The policy of non-alignment was established on three very sound theoretical and practical considerations. First, the entire history of India shows that India always championed the cause of peaceful co-existence. India never subscribed to expansionist power politics. Upnishads, Gita, Buddha, Ashoka and Gandhi have been exponents of the philosophy of peace. Thus, non-alignment was naturally expected as the political expression of India's traditional philosophy of peace. If the countries of the world could look towards any nation to lead them to an era of peace and co-operation, it had to be India and India alone.
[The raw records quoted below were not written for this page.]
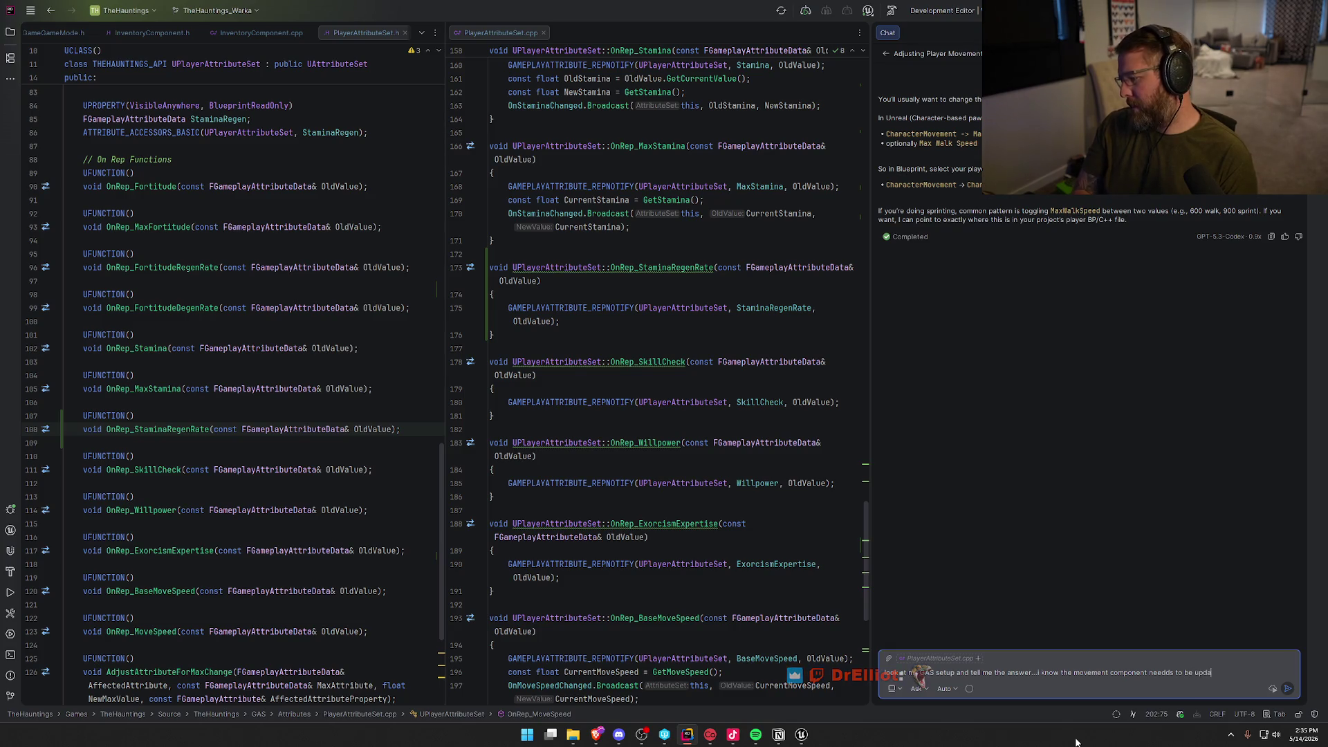
pyautogui.write('ted but i am using ')
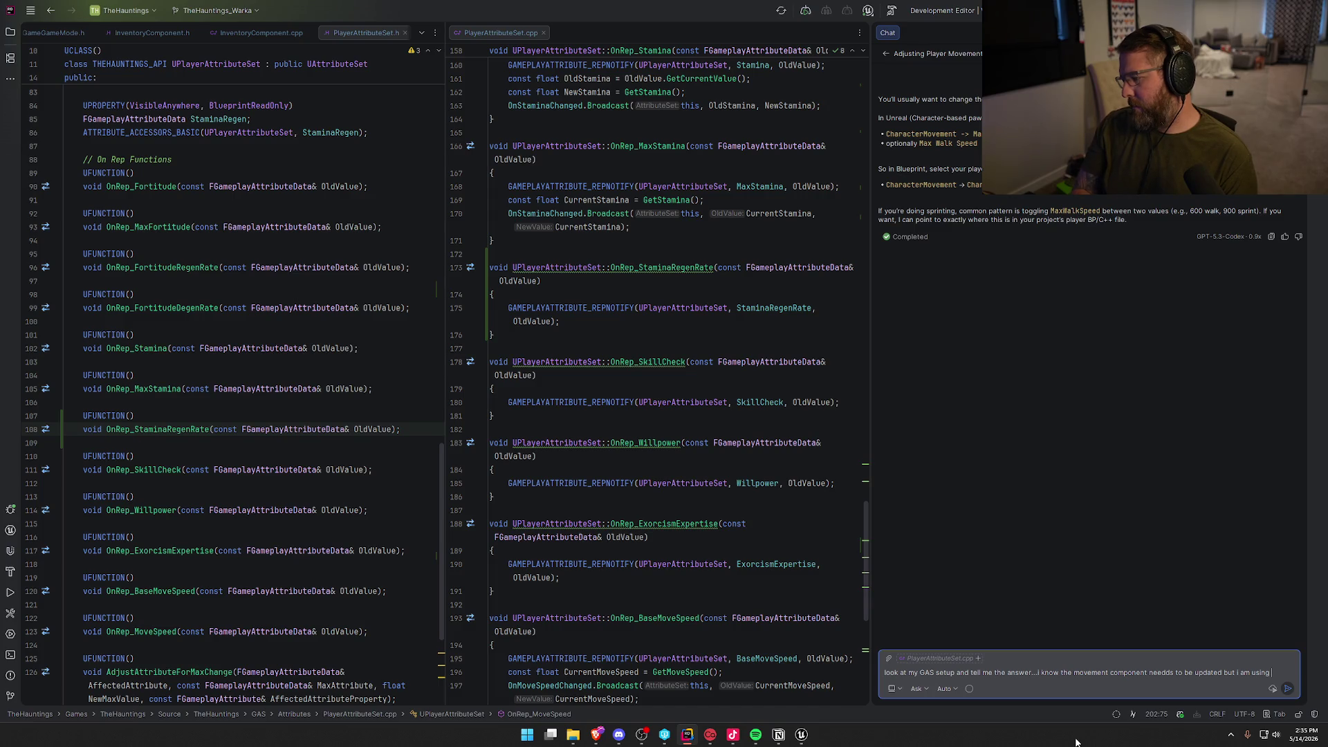
pyautogui.write('mo')
pyautogui.write('vespeed ')
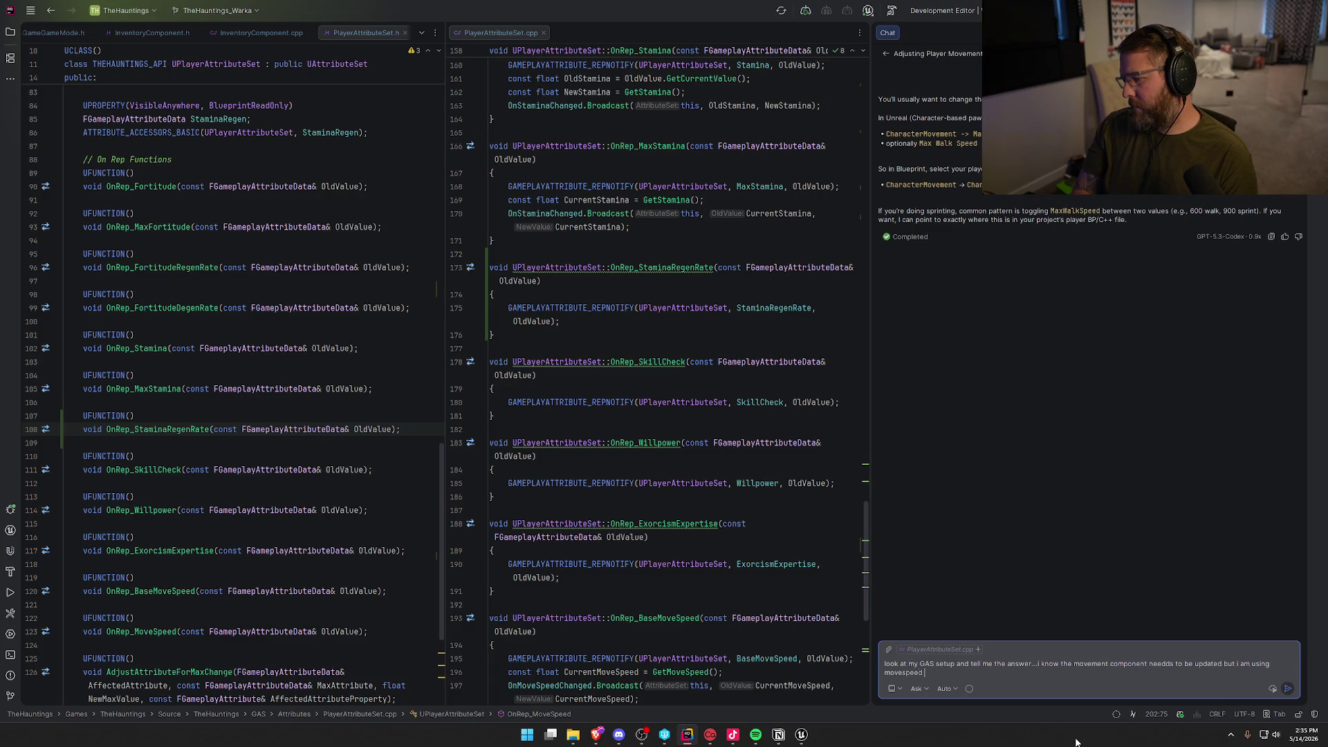
pyautogui.write('attributes')
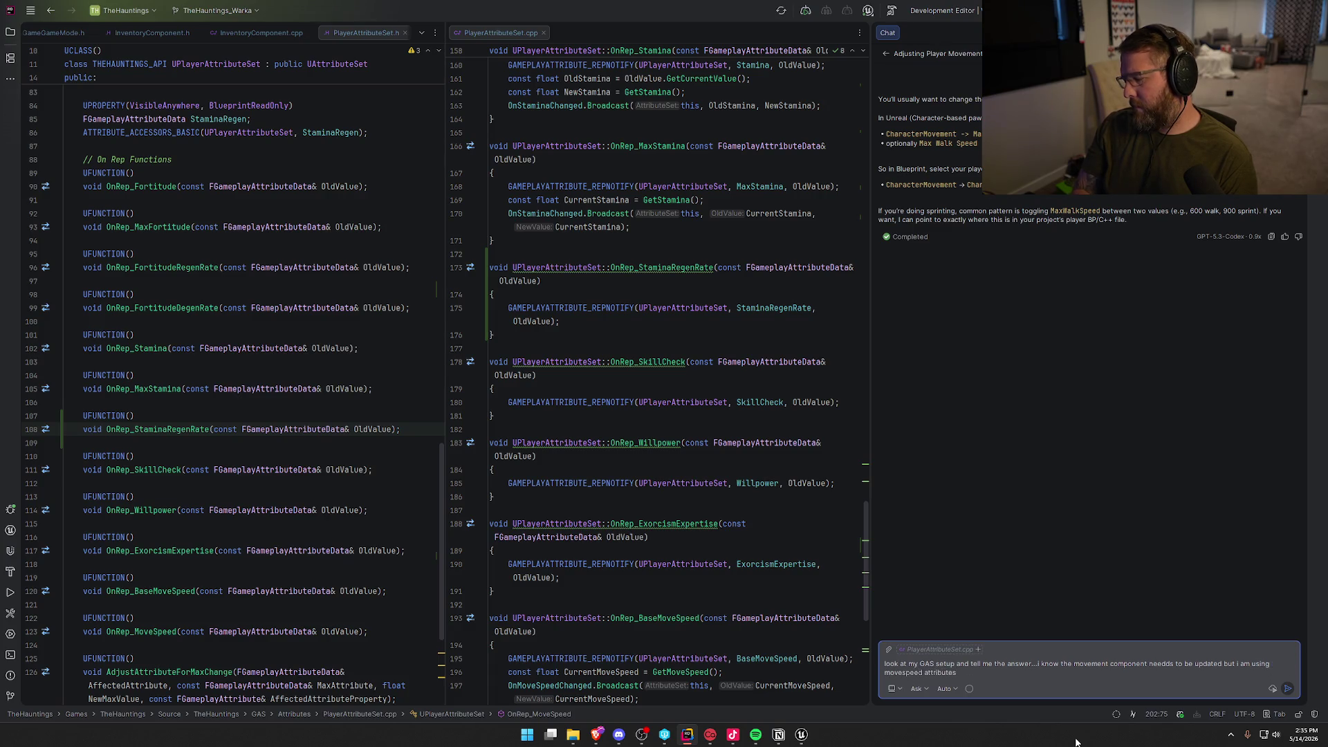
pyautogui.press('Return')
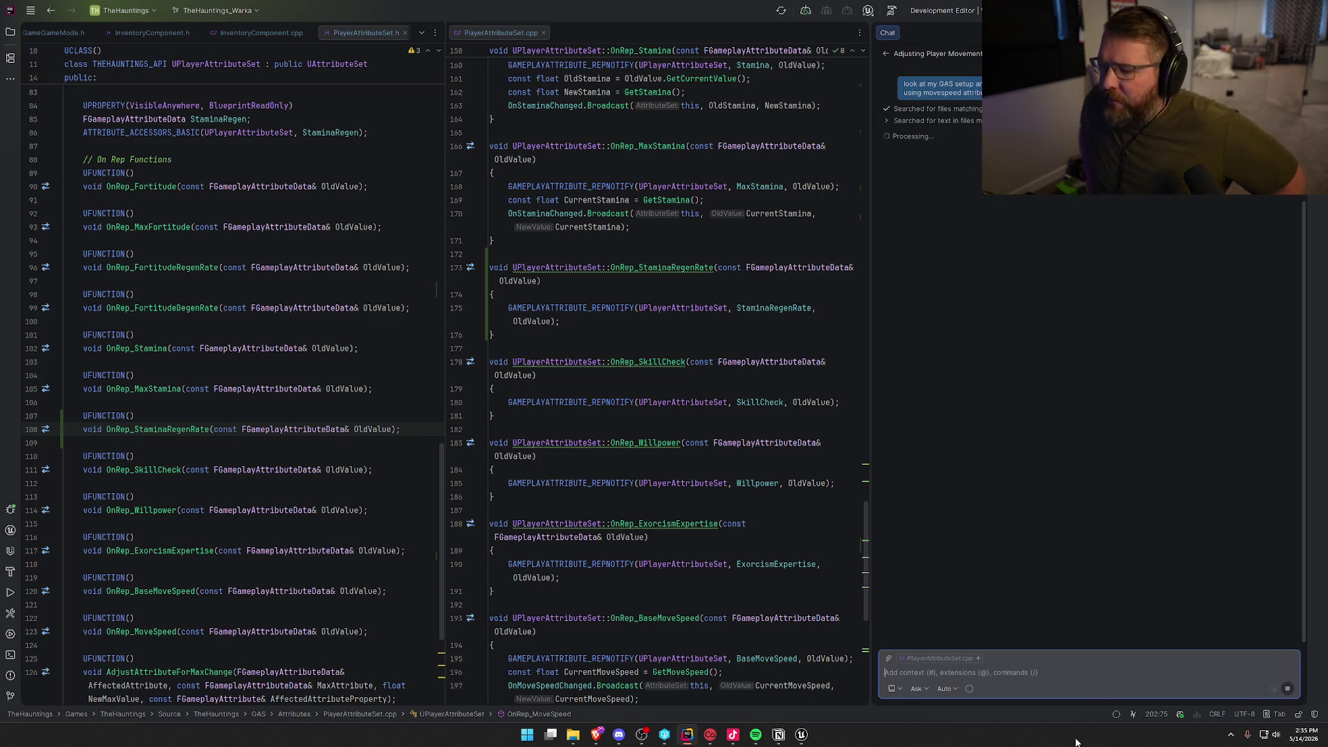
# Read Copilot's advice to target MoveSpeed, then draft a question about a BeginPlay default move speed.
pyautogui.scroll(-6, 646, 409)
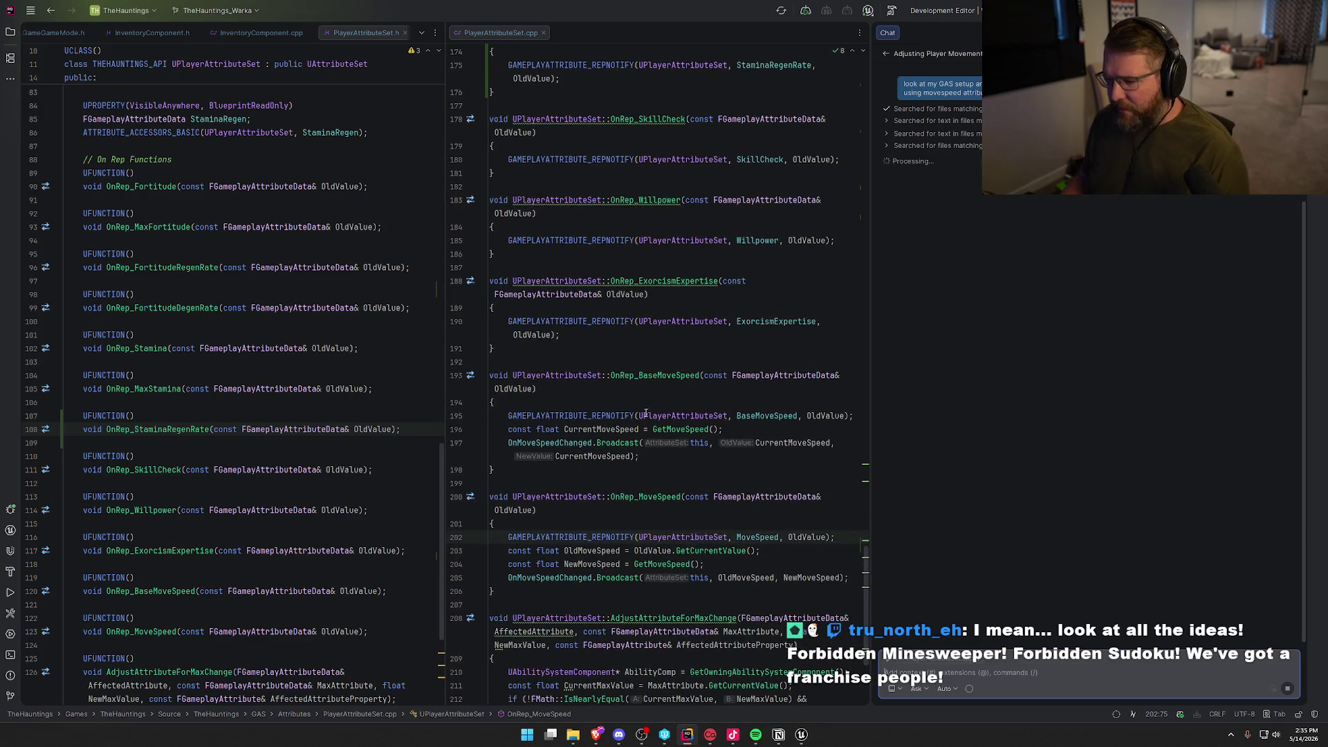
pyautogui.scroll(-2, 646, 408)
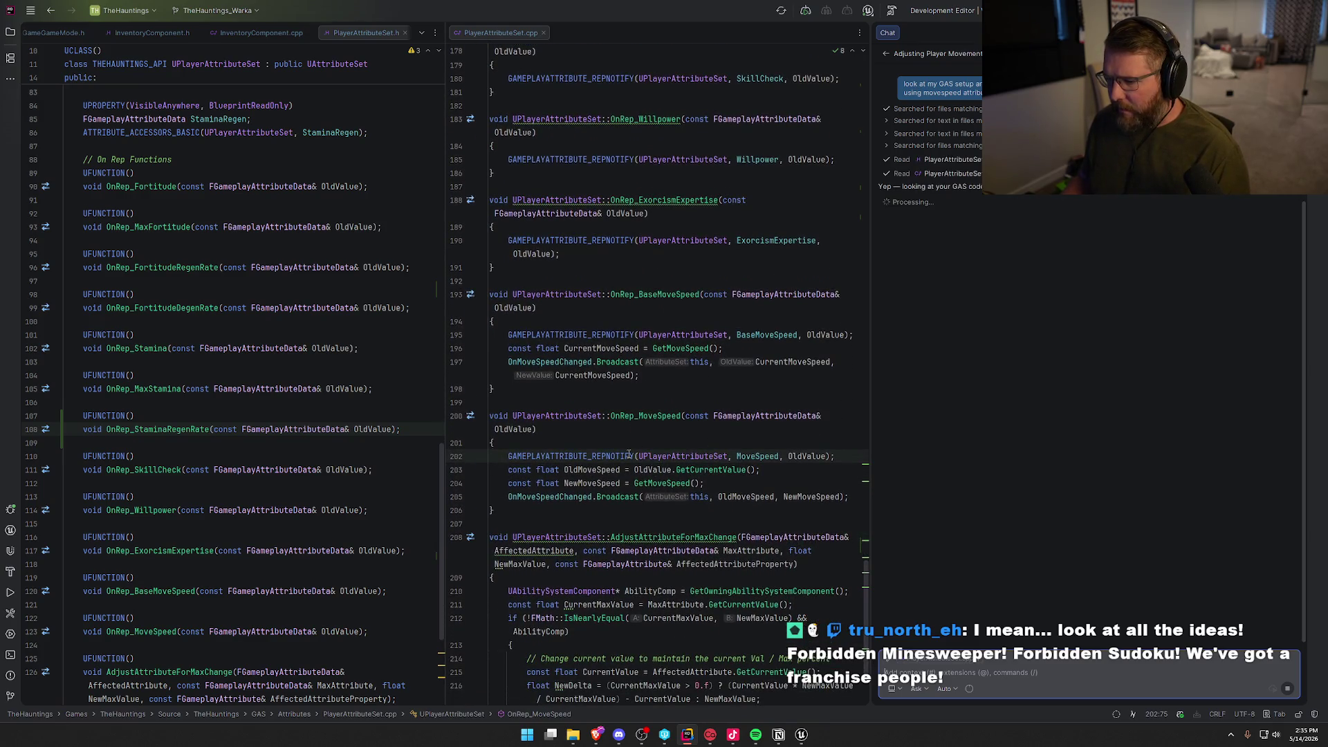
pyautogui.moveTo(678, 450)
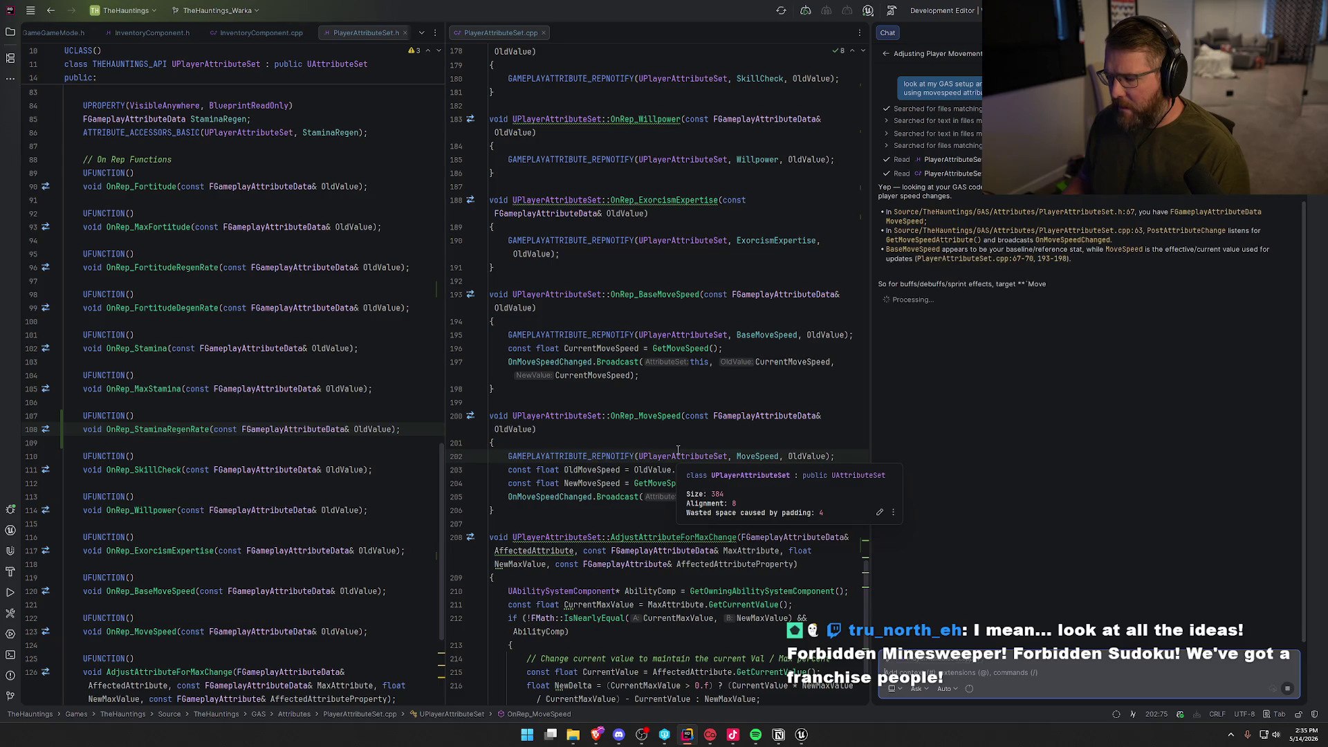
pyautogui.moveTo(669, 421)
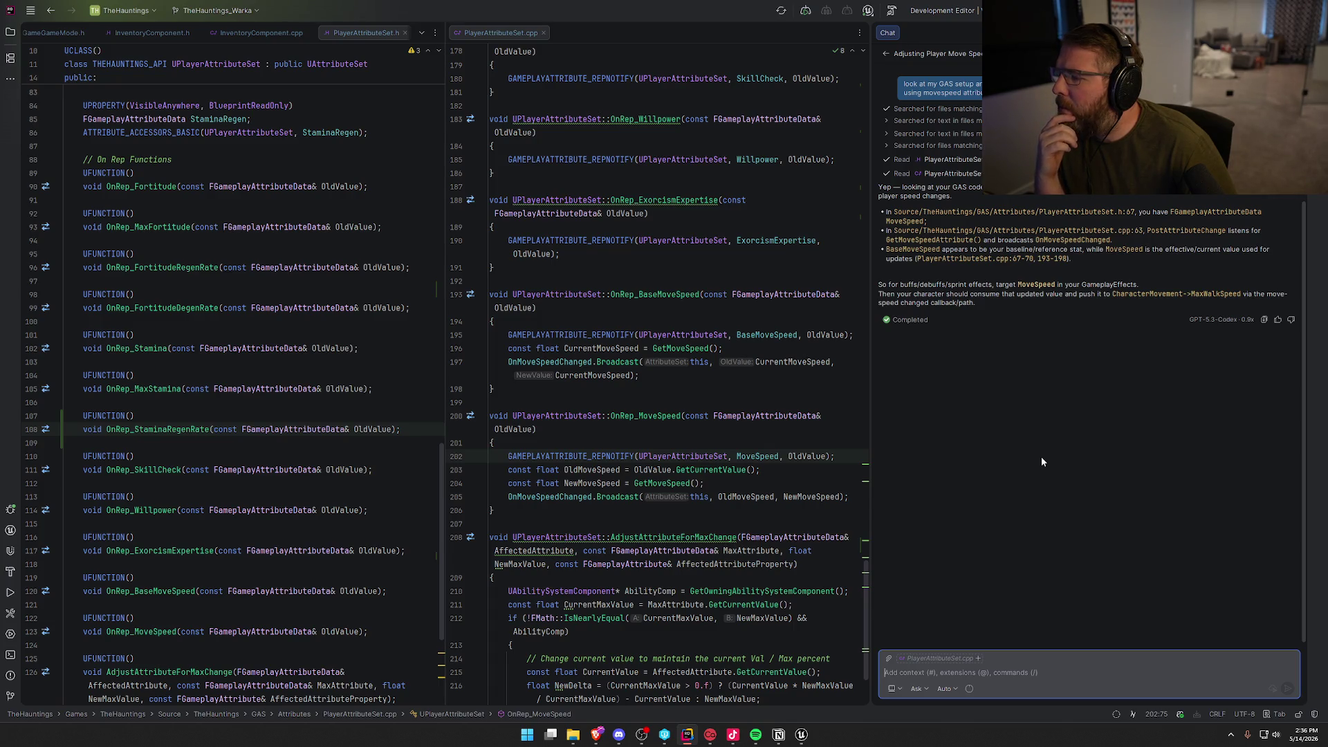
pyautogui.write('so if i want to')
Secondly, the exigencies of international power-politics demanded the policy of non-alignment. In a hostile world torn by armed sections, it was an extremely prudent policy to strengthen areas of peace to wean away as many nations as possible from military alliances. Consolidation of peace areas diffused tension and acted as a deterrent to the clash of the two power groups.
Thirdly, India as a developing nation could hardly afford, to get entangled in military alliances of rival power systems and get distracted from the principal task of socio-economic reconstruction. A newly emerged nation that had just embarked on the process of national reconstruction could hardly make itself a part of military pacts. To India, social welfare programmes were of primary importance, Thus India opted for the policy of non-alignment also as a necessity.
It was due to India’s non-aligned posture that the nation could play a significant role in bringing an end to the wars in North and South Korea by playing the role of a peace-maker. India in those days also played an important part in the solution of other disputes like Congo, Cyprus, Arab-Israel, etc.